- [TEXTO DO EXERCÍCIO]:

18 dezembro 2011

O homem em oração (6): Profetas e orações em confronto


Profetas e orações em confronto (1Rs 18, 20-40)

Prezados irmãos e irmãs
Na história religiosa do antigo Israel, tiveram grande relevância os profetas com o seu ensinamento e a sua pregação. Entre eles, sobressai a figura de Elias, suscitado por Deus para levar o povo à conversão. O seu nome significa «o Senhor é o meu Deus» e é em sintonia com este nome que se desenvolve a sua vida, inteiramente consagrada a provocar no povo o reconhecimento do Senhor como único Deus. De Elias, o Ben Sirá diz: «Levantou-se depois o profeta Elias, ardoroso como o fogo; as suas palavras ardiam como uma tocha» (Ecli 48, 1). Com esta chama, Israel volta a encontrar o seu caminho para Deus. No seu ministério, Elias reza: invoca o Senhor para que restitua a vida ao filho de uma viúva que o tinha hospedado (cf. 1 Rs 17, 17-24), clama a Deus o seu cansaço e a sua angústia, enquanto foge para o deserto procurado pela rainha Jezabel que o queria matar (cf. 1 Rs 19, 1-4), mas é sobretudo no monte Carmelo que se mostra em todo o seu poder de intercessor quando, diante de todo o Israel, reza ao Senhor para que se manifeste e converta o coração do povo. É o episódio narrado no capítulo 18 do primeiro Livro dos Reis, sobre o qual hoje meditamos.
Encontramo-nos no reino do Norte, no século IX a.C., na época do rei Acab, num momento em que em Israele se tinha criado uma situação de sincretismo aberto. Além do Senhor, o povo adorava Baal, o ídolo tranquilizador do qual se acreditava que derivava o dom da chuva e ao qual, por isso, se atribuía o poder de dar fertilidade aos campos e vida aos homens e ao gado. Embora pretendesse seguir o Senhor, Deus invisível e misterioso, o povo procurava a segurança também num deus compreensível e previsível, do qual julgava que podia obter a fecundidade e a prosperidade, em troca de sacrifícios. Israele cedia à sedução da idolatria, a tentação contínua do crente, iludindo-se que podia «servir a dois senhores» (cf. Mt 6, 24; Lc 16, 13), e facilitar os caminhos impérvios da fé do Todo-Poderoso, depositando de novo a sua confiança também num deus impotente, feito pelos homens.

- [MATERIAL DE ESTUDO]:
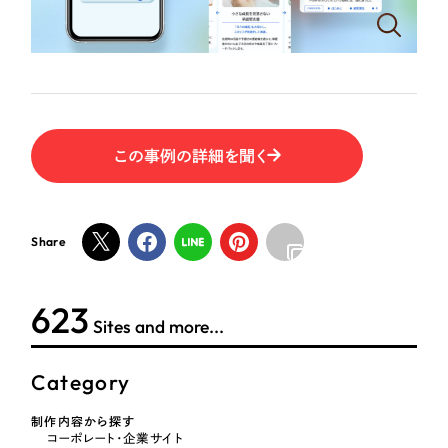
ポータルサイト・メディアサイト
（39件）
NPO・一般社団法人
LP（ランディングページ）
（28件）
キャンペーン・プロモーションサイト
（12件）
人材サービス
ブランディング（ロゴ・印刷物）
（90件）
その他
その他
（1件）
この事例の詳細を聞く
色
お客様インタビュー
Share
ホワイト・白色
624
グレー・黒色
Sites and more...
ベージュ・茶色
Category
レッド・赤色
制作内容から探す
コーポレート・企業サイト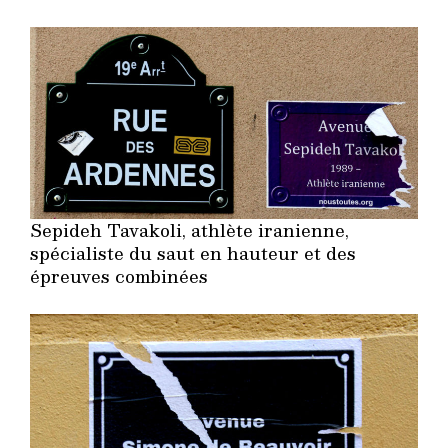
Sepideh Tavakoli, athlète iranienne,
spécialiste du saut en hauteur et des
épreuves combinées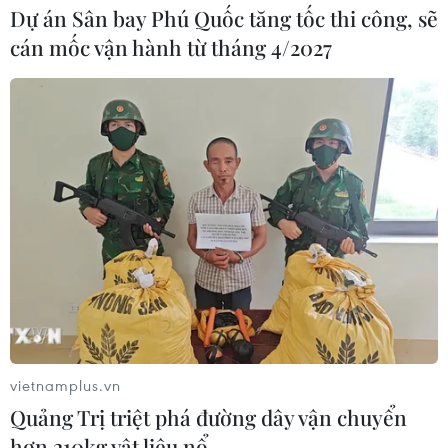
Dự án Sân bay Phú Quốc tăng tốc thi công, sẽ
cán mốc vận hành từ tháng 4/2027
vietnamplus.vn
Quảng Trị triệt phá đường dây vận chuyển
hơn 210kg vật liệu nổ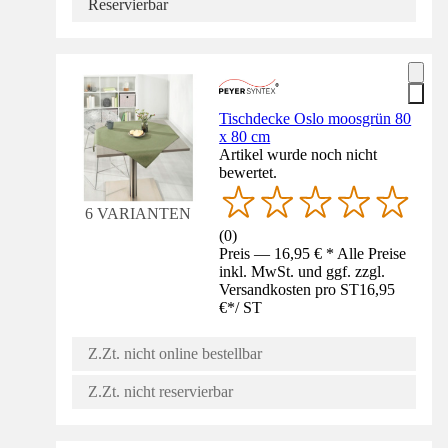
Reservierbar
Tischdecke Oslo moosgrün 80
x 80 cm
Artikel wurde noch nicht
bewertet.
6 VARIANTEN
(
0
)
Preis — 16,95 € * Alle Preise
inkl. MwSt. und ggf. zzgl.
Versandkosten pro ST
16,95
€
*
/
ST
Z.Zt. nicht online bestellbar
Z.Zt. nicht reservierbar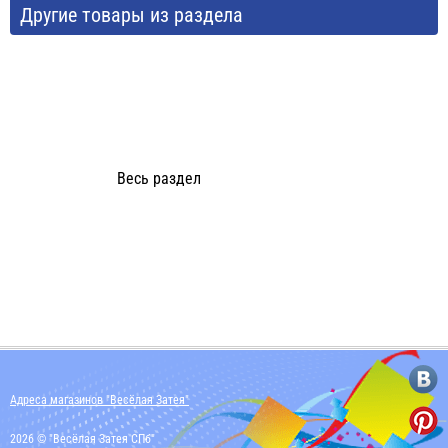
Другие товары из раздела
Весь раздел
Адреса магазинов "Весёлая Затея"
2026 © "Весёлая Затея СПб"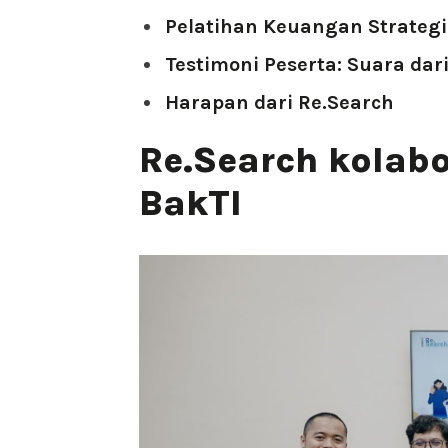
Pelatihan Keuangan Strategi
Testimoni Peserta: Suara dar
Harapan dari Re.Search
Re.Search kolab
BakTI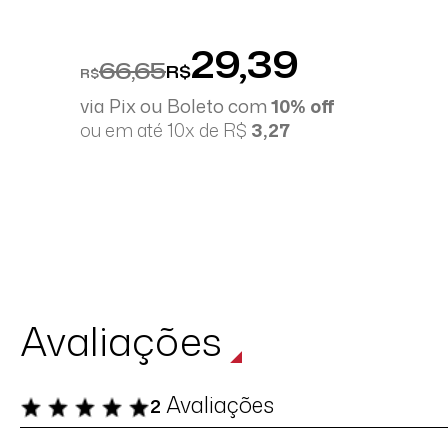
29,39
66,65
R$
R$
via Pix ou Boleto com
10% off
ou em até 10x de R$
3,27
Avaliações
Avaliações
2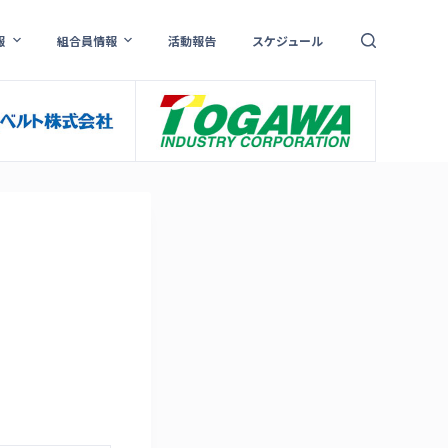
報
組合員情報
活動報告
スケジュール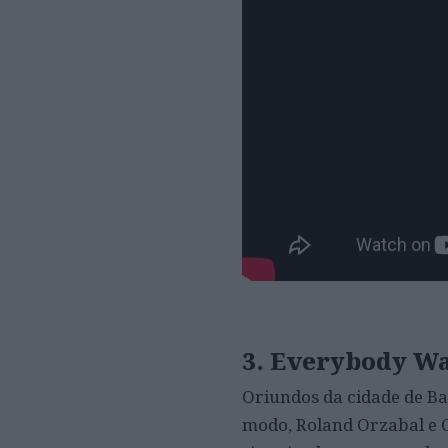
3. Everybody Wa
Oriundos da cidade de Bat
modo, Roland Orzabal e 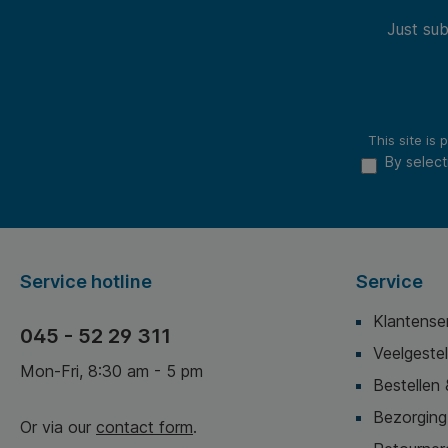
Just sub
This site i
By select
Service hotline
Service
Klantense
045 - 52 29 311
Veelgeste
Mon-Fri, 8:30 am - 5 pm
Bestellen 
Bezorging,
Or via our
contact form
.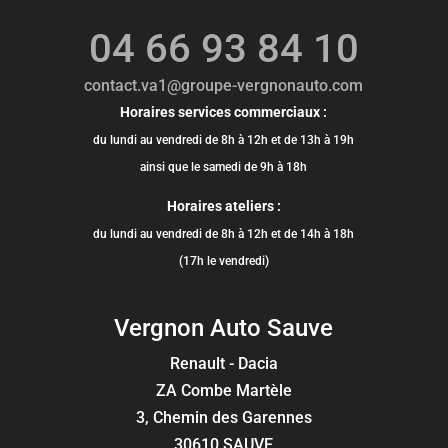
04 66 93 84 10
contact.va1@groupe-vergnonauto.com
Horaires services commerciaux :
du lundi au vendredi de 8h à 12h et de 13h à 19h
ainsi que le samedi de 9h à 18h
Horaires ateliers :
du lundi au vendredi de 8h à 12h et de 14h à 18h
(17h le vendredi)
Vergnon Auto Sauve
Renault - Dacia
ZA Combe Martèle
3, Chemin des Garennes
30610 SAUVE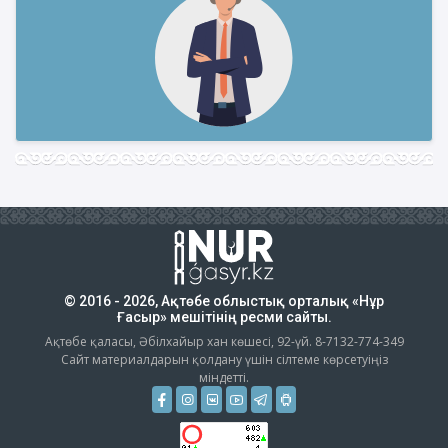
© 2016 - 2026, Ақтөбе облыстық орталық «Нұр
Ғасыр» мешітінің ресми сайты.
Ақтөбе қаласы, Әбілхайыр хан көшесі, 92-үй. 8-7132-774-349
Сайт материалдарын қолдану үшін сілтеме көрсетуіңіз
міндетті.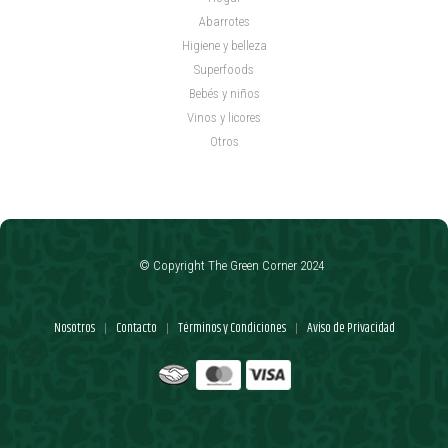
Abarrotes
Higiene y belleza
Superfoods
Bebés y niños
Vinos y licores
Otros
© Copyright The Green Corner 2024
Nosotros
Contacto
Términos y Condiciones
Aviso de Privacidad
|
|
|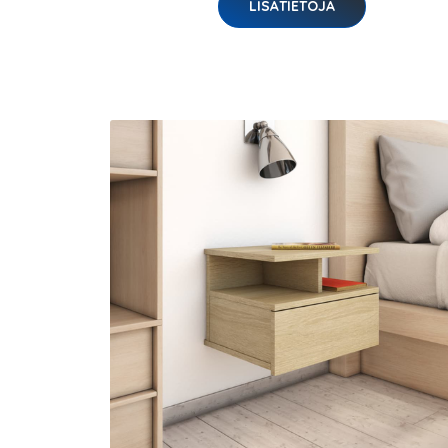
LISÄTIETOJA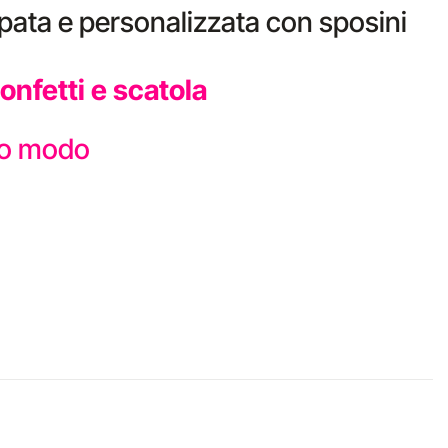
pata e personalizzata con sposini
nfetti e scatola
sto modo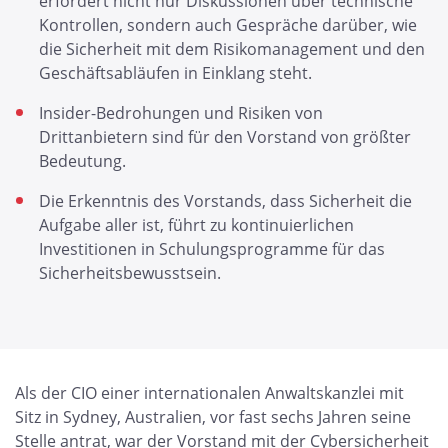
erfordert nicht nur Diskussionen über technische
Kontrollen, sondern auch Gespräche darüber, wie
die Sicherheit mit dem Risikomanagement und den
Geschäftsabläufen in Einklang steht.
Insider-Bedrohungen und Risiken von
Drittanbietern sind für den Vorstand von größter
Bedeutung.
Die Erkenntnis des Vorstands, dass Sicherheit die
Aufgabe aller ist, führt zu kontinuierlichen
Investitionen in Schulungsprogramme für das
Sicherheitsbewusstsein.
Als der CIO einer internationalen Anwaltskanzlei mit
Sitz in Sydney, Australien, vor fast sechs Jahren seine
Stelle antrat, war der Vorstand mit der Cybersicherheit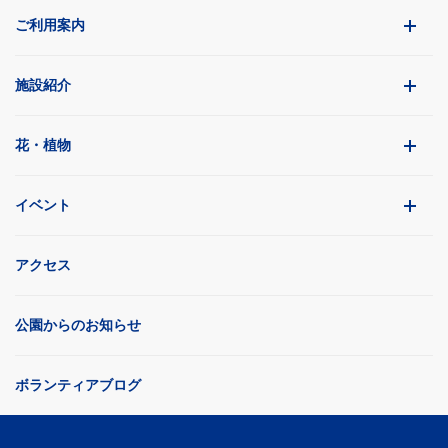
ご利用案内
施設紹介
花・植物
イベント
アクセス
公園からのお知らせ
ボランティアブログ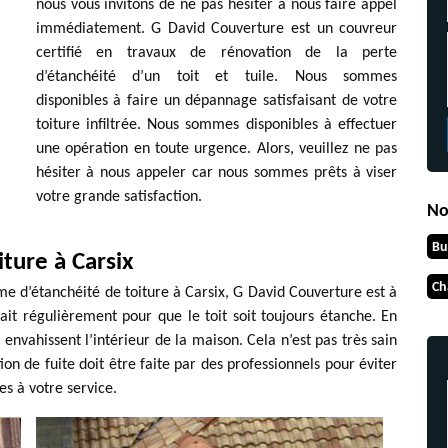
nous vous invitons de ne pas hésiter à nous faire appel
immédiatement. G David Couverture est un couvreur
certifié en travaux de rénovation de la perte
d’étanchéité d’un toit et tuile. Nous sommes
disponibles à faire un dépannage satisfaisant de votre
toiture infiltrée. Nous sommes disponibles à effectuer
une opération en toute urgence. Alors, veuillez ne pas
hésiter à nous appeler car nous sommes prêts à viser
votre grande satisfaction.
No
Bu
iture à Carsix
Ch
e d’étanchéité de toiture à Carsix, G David Couverture est à
 fait régulièrement pour que le toit soit toujours étanche. En
e envahissent l’intérieur de la maison. Cela n’est pas très sain
ion de fuite doit être faite par des professionnels pour éviter
s à votre service.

- [EXERCÍCIOS]:
1 – Enumere as ocasiões em que Elias reza, segundo o texto sobre Elias.
2 – No texto sobre Elias, qual é o significado do nome do profeta?
3 – Escreva a continuação do texto sobre Elias a partir da última frase apresentada.

- [RESPOSTAS POR TAREFA]:
1 –
- Invoca o Senhor para que restitua a vida ao filho de uma viúva que o tinha hospedado.
- Clama a Deus o seu cansaço e a sua angústia enquanto foge para o deserto, procurado pela rainha Jezabel.
- No monte Carmelo, diante de todo o Israel, reza ao Senhor para que se manifeste e converta o coração do povo.

2 – Significa «o Senhor é o meu Deus».

3 –
É precisamente para desmascarar a insensatez enganadora de tal atitude que Elias manda reunir o povo de Israel no monte Carmelo e que o põe diante da necessidade de fazer uma escolha: «Se o Senhor é Deus, segui-o, mas se é Baal, segui Baal» (1 Rs 18, 21). E o profeta, portador do amor de Deus, não deixa sozinho o seu povo perante esta escolha, mas ajuda-o, indicando-lhe o sinal que revelará a verdade: tanto ele como os profetas de Baal prepararão um sacrifício e rezarão, e o Deus verdadeiro manifestar-se-á, respondendo com o fogo que consumará o holocausto. Assim começa o confronto entre o profeta Elias e os seguidores de Baal, que na realidade está entre o Senhor de Israel, Deus de salvação e de vida, e o ídolo mudo e sem qualquer consistência, que nada pode, nem no bem nem no mal (cf. Jr 10, 5). E começa inclusive o confronto entre dois modos completamente diferentes de se dirigir a Deus e orar.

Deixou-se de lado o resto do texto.